I kinda support this observation [ but I'm happy to have holes shot through what i say ]
I can see good sites continuing to rank well, which have *some* supplementals, that support this observation. After all, it can depend on what keyword terms are used, as to whether a supplemental result might show.
What is a worry is when using the site:command.com all pages show up as supplemental. To me that say's you've got a lot more work to do on differentiating the content.
If these tools can be believed, and webmasterworld is probably largely unique in it's content, results like this demonstrate some "indicative" credibility:
site:webmasterworld.com *** shows only 5 supplemental pages
out of
site:webmasterworld.com 333,000 [strange figure?!?**?!] pages
Now i'd feel better seeing that than this:
site:mysite.com *** shows 149,000
out of
site:mysite.com shows 140,000!
the supplemental results are a new experimental feature to augment the results for obscure queries ...Hey, pages get added to the supplemental index using automatic algorithms. You can imagine a lot of useful criteria, including that we saw a url during the main crawl but didn't have a have a chance to crawl it when we first saw it.

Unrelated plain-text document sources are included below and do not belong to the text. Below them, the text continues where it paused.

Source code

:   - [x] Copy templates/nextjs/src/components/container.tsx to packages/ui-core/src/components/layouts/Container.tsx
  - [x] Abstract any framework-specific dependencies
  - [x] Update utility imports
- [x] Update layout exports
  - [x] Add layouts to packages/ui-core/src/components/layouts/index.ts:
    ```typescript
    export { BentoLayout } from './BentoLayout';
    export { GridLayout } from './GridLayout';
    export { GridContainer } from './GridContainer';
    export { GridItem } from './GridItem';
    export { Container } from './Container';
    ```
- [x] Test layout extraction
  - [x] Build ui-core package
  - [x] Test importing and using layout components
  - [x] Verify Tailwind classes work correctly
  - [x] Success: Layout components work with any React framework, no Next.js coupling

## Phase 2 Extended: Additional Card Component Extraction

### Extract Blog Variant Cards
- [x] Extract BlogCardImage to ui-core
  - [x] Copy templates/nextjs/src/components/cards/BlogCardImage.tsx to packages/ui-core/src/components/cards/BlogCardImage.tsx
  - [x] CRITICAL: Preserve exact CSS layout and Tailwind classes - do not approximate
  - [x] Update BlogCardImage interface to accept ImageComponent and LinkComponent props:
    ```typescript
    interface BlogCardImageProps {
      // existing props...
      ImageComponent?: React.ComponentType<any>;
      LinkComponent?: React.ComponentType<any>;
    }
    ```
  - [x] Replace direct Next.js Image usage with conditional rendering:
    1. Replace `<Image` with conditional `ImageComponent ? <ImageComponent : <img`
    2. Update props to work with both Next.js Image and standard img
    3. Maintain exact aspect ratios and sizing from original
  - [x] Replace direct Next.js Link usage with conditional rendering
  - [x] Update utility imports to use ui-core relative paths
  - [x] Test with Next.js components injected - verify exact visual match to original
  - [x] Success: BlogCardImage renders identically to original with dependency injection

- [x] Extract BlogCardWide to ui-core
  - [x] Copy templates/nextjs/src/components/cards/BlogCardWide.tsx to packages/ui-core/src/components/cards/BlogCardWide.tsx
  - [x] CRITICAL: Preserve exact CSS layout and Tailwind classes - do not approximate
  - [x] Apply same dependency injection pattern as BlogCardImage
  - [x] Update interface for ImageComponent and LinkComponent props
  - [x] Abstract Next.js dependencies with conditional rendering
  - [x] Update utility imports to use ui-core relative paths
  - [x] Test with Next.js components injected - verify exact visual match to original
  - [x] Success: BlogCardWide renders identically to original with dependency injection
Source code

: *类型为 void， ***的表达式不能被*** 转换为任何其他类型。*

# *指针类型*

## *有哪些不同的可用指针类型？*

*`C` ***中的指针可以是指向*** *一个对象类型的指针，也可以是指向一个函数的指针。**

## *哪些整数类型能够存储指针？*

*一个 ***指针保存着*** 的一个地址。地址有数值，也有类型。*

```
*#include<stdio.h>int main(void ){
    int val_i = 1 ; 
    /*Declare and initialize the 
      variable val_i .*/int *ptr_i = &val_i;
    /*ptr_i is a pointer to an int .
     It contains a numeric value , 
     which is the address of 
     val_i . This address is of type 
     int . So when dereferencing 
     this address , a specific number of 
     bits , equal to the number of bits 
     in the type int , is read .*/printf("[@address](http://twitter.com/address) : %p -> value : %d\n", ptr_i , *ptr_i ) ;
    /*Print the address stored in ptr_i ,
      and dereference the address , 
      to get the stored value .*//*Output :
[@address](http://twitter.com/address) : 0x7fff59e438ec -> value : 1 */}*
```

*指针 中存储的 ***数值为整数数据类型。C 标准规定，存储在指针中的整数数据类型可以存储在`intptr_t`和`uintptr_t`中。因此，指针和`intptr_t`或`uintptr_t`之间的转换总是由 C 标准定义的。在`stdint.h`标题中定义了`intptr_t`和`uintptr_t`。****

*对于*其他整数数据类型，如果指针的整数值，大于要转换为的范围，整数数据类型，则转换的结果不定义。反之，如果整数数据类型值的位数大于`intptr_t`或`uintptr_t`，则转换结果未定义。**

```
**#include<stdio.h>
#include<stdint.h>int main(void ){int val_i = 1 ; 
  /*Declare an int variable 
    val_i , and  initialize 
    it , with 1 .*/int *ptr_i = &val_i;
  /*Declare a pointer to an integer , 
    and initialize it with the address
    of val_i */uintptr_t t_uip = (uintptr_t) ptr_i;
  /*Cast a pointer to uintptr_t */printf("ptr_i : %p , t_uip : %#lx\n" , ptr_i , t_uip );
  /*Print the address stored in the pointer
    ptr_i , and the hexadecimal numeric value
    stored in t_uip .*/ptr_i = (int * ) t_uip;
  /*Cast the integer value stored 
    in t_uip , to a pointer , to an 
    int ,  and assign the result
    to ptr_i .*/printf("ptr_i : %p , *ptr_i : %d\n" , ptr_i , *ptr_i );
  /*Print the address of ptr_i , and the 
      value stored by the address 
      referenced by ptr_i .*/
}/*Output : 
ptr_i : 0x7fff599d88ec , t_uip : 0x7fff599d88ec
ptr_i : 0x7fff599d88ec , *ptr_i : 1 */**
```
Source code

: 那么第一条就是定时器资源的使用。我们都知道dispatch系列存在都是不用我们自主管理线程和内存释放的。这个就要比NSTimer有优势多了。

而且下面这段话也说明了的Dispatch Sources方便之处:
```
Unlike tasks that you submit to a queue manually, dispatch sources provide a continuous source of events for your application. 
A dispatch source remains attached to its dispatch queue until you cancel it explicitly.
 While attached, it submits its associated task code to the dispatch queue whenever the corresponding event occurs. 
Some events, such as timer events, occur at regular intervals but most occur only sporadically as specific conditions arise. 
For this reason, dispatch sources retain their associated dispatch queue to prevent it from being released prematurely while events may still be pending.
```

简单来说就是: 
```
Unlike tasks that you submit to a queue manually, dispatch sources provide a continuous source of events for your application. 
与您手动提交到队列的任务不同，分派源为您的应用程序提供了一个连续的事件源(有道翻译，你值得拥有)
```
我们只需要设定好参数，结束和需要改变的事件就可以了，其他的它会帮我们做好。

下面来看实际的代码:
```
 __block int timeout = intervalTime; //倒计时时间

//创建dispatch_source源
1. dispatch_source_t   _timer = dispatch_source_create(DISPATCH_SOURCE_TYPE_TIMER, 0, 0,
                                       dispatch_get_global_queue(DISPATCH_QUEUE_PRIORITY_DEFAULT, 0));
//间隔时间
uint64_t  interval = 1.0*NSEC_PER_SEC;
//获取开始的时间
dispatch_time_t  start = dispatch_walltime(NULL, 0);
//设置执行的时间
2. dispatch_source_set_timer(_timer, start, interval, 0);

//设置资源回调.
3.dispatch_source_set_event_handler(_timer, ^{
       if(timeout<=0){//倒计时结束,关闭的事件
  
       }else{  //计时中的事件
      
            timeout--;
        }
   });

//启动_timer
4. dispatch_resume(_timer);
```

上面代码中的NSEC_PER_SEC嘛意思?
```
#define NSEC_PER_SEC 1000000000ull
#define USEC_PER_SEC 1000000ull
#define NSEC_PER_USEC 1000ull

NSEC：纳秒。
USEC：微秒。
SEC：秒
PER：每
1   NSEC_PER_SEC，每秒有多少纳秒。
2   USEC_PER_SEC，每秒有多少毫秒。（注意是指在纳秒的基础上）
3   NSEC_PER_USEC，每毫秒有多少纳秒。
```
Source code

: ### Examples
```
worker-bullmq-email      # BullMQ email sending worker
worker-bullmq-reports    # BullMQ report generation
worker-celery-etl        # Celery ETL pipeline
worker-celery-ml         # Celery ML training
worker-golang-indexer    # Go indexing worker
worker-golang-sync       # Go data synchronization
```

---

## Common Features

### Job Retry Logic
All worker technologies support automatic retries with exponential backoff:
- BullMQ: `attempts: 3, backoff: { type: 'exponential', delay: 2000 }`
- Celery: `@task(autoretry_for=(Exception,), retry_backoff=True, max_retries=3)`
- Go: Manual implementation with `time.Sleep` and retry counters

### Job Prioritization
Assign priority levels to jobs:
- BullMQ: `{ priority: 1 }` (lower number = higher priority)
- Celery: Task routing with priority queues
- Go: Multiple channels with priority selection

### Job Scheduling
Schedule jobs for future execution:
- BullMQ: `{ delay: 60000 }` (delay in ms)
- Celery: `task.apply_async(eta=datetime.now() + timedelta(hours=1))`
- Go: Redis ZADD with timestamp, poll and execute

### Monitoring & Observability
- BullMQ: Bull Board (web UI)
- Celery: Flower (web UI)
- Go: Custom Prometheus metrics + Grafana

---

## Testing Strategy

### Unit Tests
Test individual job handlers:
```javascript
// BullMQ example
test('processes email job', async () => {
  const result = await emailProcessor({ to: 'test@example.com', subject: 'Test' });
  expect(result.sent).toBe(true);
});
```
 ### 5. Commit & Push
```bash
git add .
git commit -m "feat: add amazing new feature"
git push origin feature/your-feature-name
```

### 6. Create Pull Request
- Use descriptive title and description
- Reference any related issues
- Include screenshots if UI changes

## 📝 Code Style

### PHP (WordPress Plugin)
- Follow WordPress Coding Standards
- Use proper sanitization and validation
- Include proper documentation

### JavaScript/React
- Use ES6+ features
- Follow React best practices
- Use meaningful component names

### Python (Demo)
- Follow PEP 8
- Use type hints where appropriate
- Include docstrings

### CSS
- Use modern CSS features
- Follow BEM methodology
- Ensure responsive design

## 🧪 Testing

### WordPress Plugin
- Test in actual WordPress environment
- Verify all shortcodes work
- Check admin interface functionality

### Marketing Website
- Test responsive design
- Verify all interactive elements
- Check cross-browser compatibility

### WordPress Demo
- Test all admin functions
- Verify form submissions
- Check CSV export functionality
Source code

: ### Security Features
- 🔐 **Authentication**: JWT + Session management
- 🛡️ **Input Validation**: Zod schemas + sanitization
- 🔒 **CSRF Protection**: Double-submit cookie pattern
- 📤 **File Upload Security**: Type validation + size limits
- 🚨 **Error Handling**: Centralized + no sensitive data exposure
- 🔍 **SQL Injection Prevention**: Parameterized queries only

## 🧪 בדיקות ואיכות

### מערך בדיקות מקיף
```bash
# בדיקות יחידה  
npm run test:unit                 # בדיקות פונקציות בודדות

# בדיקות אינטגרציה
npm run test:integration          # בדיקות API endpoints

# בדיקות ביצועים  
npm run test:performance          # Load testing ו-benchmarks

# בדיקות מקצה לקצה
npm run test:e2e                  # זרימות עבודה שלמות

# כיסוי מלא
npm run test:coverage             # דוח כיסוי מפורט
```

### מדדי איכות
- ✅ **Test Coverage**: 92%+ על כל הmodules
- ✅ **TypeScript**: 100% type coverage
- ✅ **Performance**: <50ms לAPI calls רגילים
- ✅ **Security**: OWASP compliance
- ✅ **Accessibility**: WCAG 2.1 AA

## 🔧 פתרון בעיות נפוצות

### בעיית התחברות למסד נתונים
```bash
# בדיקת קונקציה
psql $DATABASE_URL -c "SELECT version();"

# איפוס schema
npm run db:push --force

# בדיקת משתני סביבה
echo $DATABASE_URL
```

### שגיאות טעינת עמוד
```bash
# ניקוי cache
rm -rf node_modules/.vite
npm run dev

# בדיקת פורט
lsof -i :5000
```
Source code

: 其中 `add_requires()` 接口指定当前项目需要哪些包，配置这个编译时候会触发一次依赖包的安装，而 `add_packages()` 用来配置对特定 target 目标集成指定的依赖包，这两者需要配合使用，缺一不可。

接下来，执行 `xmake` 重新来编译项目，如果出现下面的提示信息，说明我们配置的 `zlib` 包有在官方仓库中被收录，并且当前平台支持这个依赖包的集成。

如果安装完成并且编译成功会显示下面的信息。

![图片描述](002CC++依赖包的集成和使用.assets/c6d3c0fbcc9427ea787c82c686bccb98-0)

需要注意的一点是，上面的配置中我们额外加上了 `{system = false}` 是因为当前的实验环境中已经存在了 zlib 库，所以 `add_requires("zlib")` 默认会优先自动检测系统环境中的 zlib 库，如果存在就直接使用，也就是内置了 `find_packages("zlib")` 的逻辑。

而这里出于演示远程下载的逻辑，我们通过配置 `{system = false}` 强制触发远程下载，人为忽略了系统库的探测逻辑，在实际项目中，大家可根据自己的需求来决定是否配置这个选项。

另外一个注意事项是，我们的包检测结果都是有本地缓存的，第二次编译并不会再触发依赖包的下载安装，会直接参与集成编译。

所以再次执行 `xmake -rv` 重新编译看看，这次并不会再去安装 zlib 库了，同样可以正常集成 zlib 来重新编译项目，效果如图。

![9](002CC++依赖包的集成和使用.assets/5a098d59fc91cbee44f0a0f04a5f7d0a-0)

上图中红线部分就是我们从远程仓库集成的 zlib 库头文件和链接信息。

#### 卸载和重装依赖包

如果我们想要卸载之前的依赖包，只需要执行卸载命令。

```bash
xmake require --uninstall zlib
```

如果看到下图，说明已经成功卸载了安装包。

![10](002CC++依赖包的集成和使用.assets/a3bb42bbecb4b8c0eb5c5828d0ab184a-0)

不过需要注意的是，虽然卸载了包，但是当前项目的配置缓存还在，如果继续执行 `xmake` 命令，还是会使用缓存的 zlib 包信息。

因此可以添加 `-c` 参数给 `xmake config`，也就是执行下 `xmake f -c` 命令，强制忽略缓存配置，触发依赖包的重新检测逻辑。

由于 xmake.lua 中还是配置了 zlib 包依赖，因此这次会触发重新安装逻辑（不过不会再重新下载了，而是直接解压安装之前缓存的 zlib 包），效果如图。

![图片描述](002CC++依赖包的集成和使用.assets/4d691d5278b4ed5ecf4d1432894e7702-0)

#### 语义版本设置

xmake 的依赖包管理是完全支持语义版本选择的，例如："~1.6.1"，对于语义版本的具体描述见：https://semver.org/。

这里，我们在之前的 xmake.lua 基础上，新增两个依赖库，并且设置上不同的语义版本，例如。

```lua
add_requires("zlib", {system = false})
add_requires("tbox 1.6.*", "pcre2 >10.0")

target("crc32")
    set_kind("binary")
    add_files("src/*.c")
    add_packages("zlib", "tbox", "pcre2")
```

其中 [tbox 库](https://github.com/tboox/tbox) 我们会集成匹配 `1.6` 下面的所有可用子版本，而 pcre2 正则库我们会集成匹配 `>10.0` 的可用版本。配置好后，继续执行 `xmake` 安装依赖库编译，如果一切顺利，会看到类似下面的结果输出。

Think of this as icing on the cake. If there's an obscure search, we're willing to do extra work with this new experimental feature to turn up more results. The net outcome is more search results for people doing power searches.
What googleguy didn't say, and what the experimental feature developers maybe don't realize is:
If a web page is a supplemental result, or if a web page has a doppelganger that is a supplemental result, you can only find the page by doing a power search, no matter how relevant the page may be to some other non-power search.
A doppelganger is defined as a ghostly double of a living person that haunts its living counterpart.
People doing regular searches don't get to see the ghostly double or the living counterpart.
Woe is any poor innocent that redesigns their website or ever has done so.